**MATERIAL SUPPLIED**
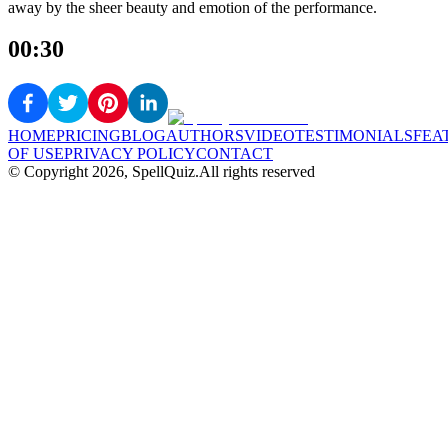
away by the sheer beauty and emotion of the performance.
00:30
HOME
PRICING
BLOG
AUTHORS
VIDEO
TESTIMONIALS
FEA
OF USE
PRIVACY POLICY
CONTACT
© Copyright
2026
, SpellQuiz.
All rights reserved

---

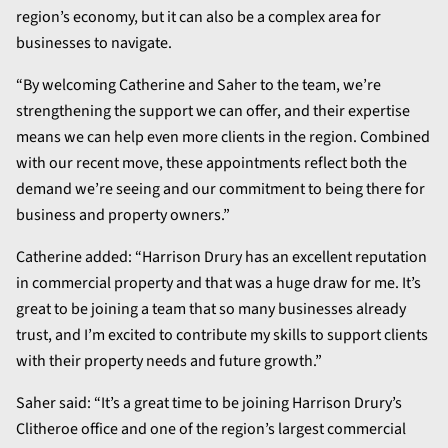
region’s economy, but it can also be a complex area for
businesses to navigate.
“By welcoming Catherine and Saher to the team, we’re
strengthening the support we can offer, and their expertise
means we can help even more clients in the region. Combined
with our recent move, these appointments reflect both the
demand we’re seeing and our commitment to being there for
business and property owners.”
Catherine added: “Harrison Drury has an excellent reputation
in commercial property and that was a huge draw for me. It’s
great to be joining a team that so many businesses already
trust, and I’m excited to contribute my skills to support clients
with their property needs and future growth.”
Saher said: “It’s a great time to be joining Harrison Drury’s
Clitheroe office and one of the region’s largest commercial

**INSTRUCTIONS FOR THE TASK**
Copy out the lines of the records starting at the line containing "region’s economy, but" and ending at the line containing "Clitheroe office and", with both of those lines included. Output only these lines.

**REPLY TO THE TASK**
region’s economy, but it can also be a complex area for
businesses to navigate.
“By welcoming Catherine and Saher to the team, we’re
strengthening the support we can offer, and their expertise
means we can help even more clients in the region. Combined
with our recent move, these appointments reflect both the
demand we’re seeing and our commitment to being there for
business and property owners.”
Catherine added: “Harrison Drury has an excellent reputation
in commercial property and that was a huge draw for me. It’s
great to be joining a team that so many businesses already
trust, and I’m excited to contribute my skills to support clients
with their property needs and future growth.”
Saher said: “It’s a great time to be joining Harrison Drury’s
Clitheroe office and one of the region’s largest commercial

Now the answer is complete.